§ Задание 1: Оформите нумерованным списком строки записей от строки, содержащей «fold_4, fold_1, fold_9», до конца записей включительно, без пустых строк. Изображения в ответ не включайте.

··· Текст для разбора ···

Умер человек, который в течение тринадцати лет приводил в смятение царское правительство. О смерти Нечаева сейчас же было доложено царю, и, наверное, вздох облегчения вырвался у царя, когда он узнал об этом. Наконец, царь избавлялся от такого опасного революционера, который был в его руках, но которого он не имел права повесить. Но и мертвый Нечаев продолжал еще внушать страх. III Отделение распорядилась, чтобы мертвое тело Нечаева с большими предосторожностями ночью было вывезено из равелина и где-нибудь тайком похоронено. Правительство умышленно хотело сохранить тайну пребывания Нечаева в равелине, и оно сохранило.
Глава четвёртая Политические взгляды Нечаева
«Фигура Сергея Нечаева мало изучена. Зловещая и мрачная память, которую он оставил по себе, уделяет ему обособленное место в ряду русских революционеров. История его, конечно, не реабилитирует. Но она воздаст должное выдающейся индивидуальности этого революционера, искренно, до фанатизма, преданного делу революции… В нем жил дух подлинного героя, этого история не отнимет от него, и всё-таки… И всё-таки фигура его, несмотря на подлинный героизм, навсегда останется мрачной фигурой нашей революции» (курсив наш. – А. Г.).
Так оценивает историческое значение Сергея Нечаева один из современных исследователей Бакунина – В.П. Полонский.
Воздавать должное «выдающейся индивидуальности революционера» и в то же время утверждать, что «история его, конечно, не реабилитирует» это значит, сознательно или бессознательно, но не замечать самого главного в Нечаеве – сущности его политического мировоззрения. Несмотря на разительную общность суждений В.П. Полонского с аналогичным утверждением Евгения Колосова, все же приходится признать, что между обоими авторами дистанция огромных размеров.

···

§ Задание 2: Допишите следующий фрагмент текста о Нечаеве, начиная сразу после его последнего предложения.

··· Предоставленные записи ···

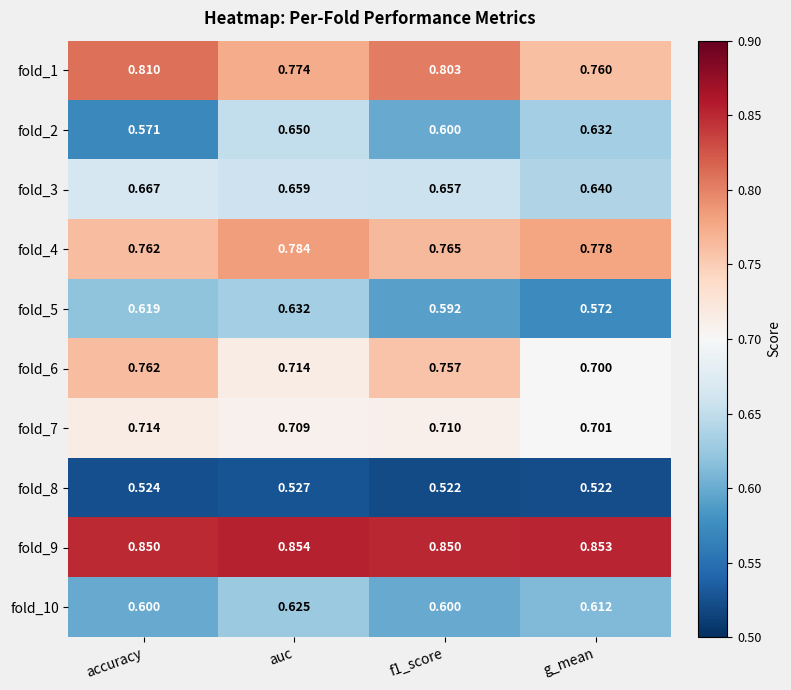

Rank the series by their maximum value, from lowest to highest.

fold_8, fold_10, fold_5, fold_2, fold_3, fold_7, fold_6, fold_4, fold_1, fold_9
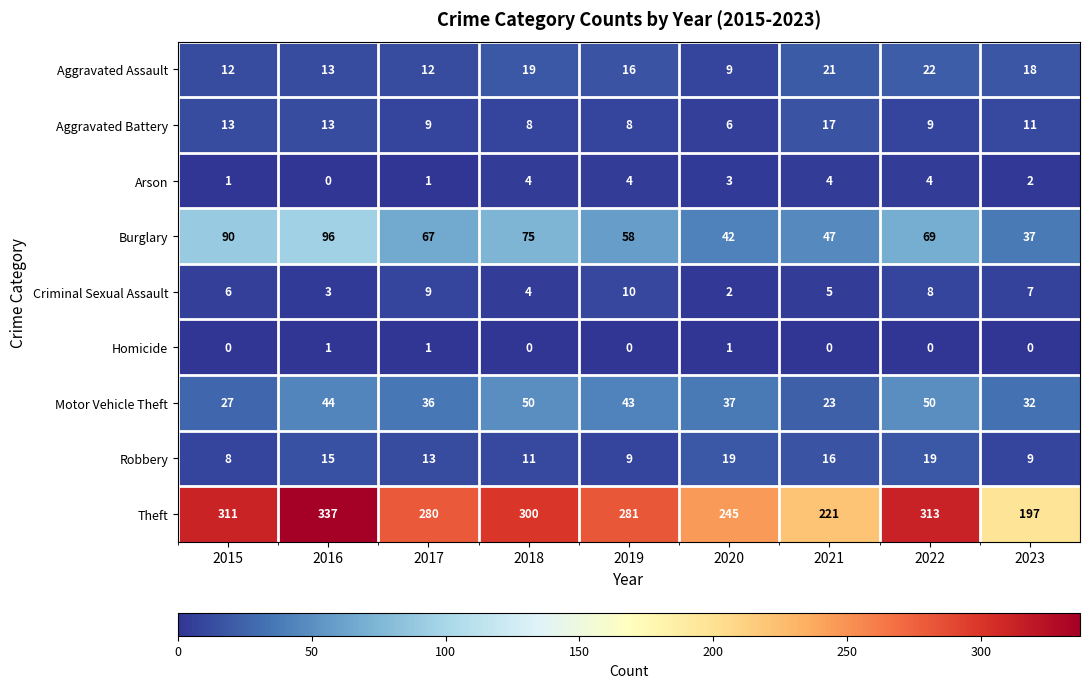

What is the difference between the highest and lowest values at 2023?

197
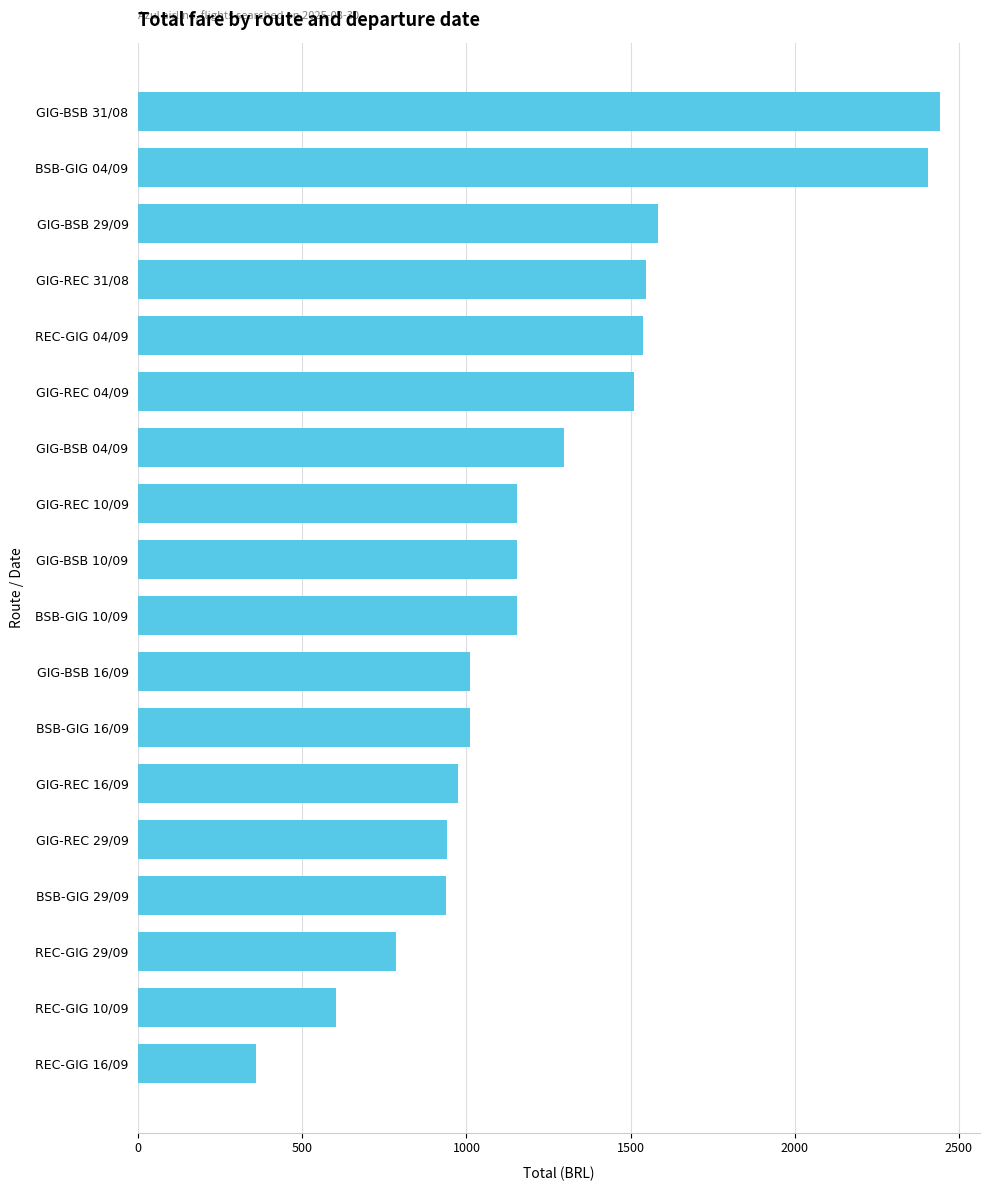

Count the number of data series in this chart.

1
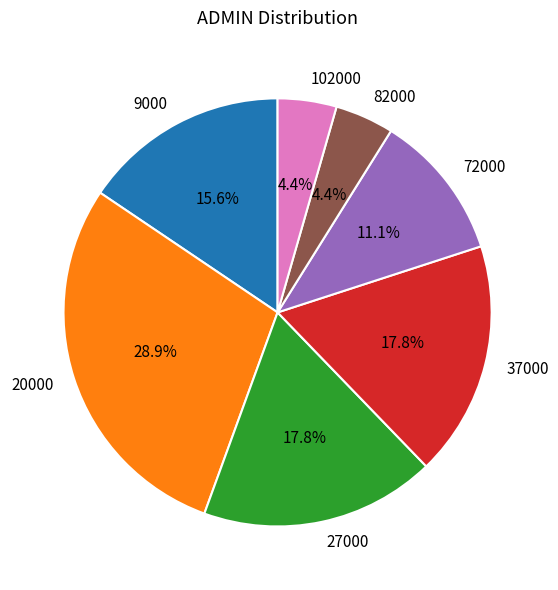

What is the total percentage of 27000 and 72000?

28.9%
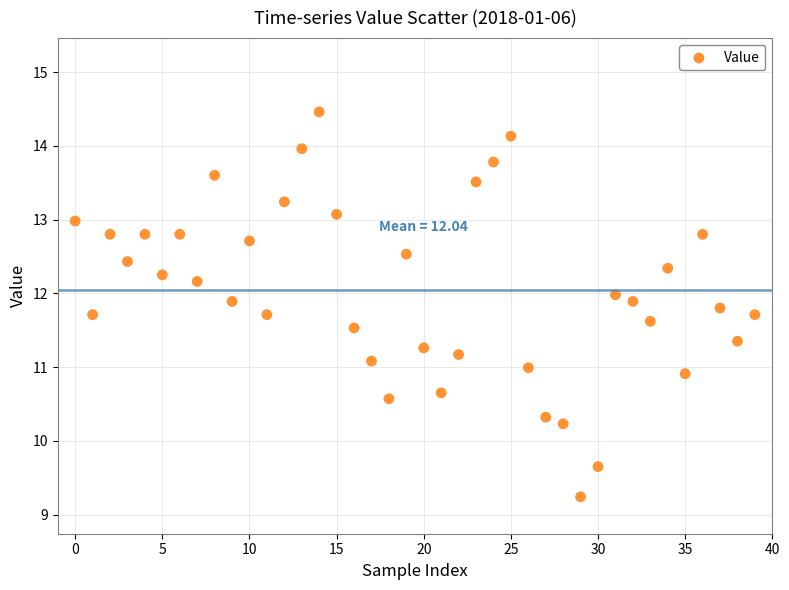

What is the range of Y values (max minus min)?

5.2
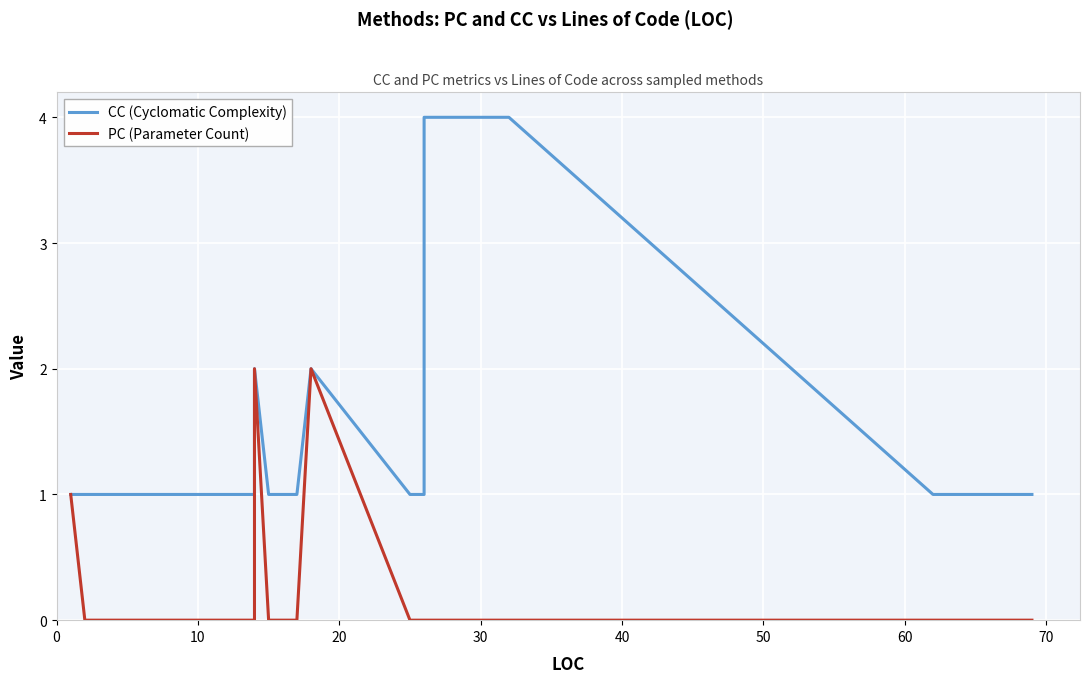

True or false: CC (Cyclomatic Complexity) and PC (Parameter Count) cross at least once.

False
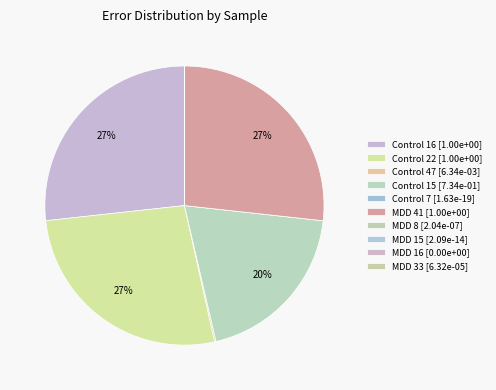

What portion of the pie excludes MDD 16?

100.0%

···

§ Ответ 1:
1. fold_8, fold_10, fold_5, fold_2, fold_3, fold_7, fold_6, fold_4, fold_1, fold_9
2. What is the difference between the highest and lowest values at 2023?
3. 197
4. Count the number of data series in this chart.
5. 1
6. What is the total percentage of 27000 and 72000?
7. 28.9%
8. What is the range of Y values (max minus min)?
9. 5.2
10. True or false: CC (Cyclomatic Complexity) and PC (Parameter Count) cross at least once.
11. False
12. What portion of the pie excludes MDD 16?
13. 100.0%

§ Ответ 2:
Если для Е. Колосова, в силу его политических взглядов, Нечаев прежде всего – отдаленный предшественник» Азе-фа и, как таковой, несмотря на «мрачный пафос», конечно, не может быть реабилитирован, то для марксиста Полонского аналогичное утверждение нужно признать чистейшим недоразумением[14].
В данном случае Полонский совершил ту же ошибку, какую может совершить всякий историк – хотя бы даже и марксист, – который вздумает оценивать Нечаева не на основании анализа его политических воззрений, а на основании голословных утверждений его политических противников. Высказав свое положение в 1920 г., Полонский, после длительной и несомненно более тщательной работы над историческим материалом, пришел к совершенно обратному выводу, что история, конечно, должна реабилитировать Нечаева. Во всяком случае, в личной беседе с В.П. Полонским по поводу вышеуказанного его утверждения о Нечаеве В.П. категорически высказал свой положительный взгляд на Нечаева.
Будем надеяться, что в последующих своих работах о Бакунине В.П. Полонский исправит свою досадную ошибку о Нечаеве и даст доподлинно марксистское обоснование его положения в истории. Что Нечаев действительно представлял выдающуюся фигуру в истории нашего революционного движения, в этом не может быть теперь никаких сомнений. Но его положение в истории движения определяется не столько «героической индивидуальностью», сколько той политической программой, которая впервые была воплощена Нечаевым.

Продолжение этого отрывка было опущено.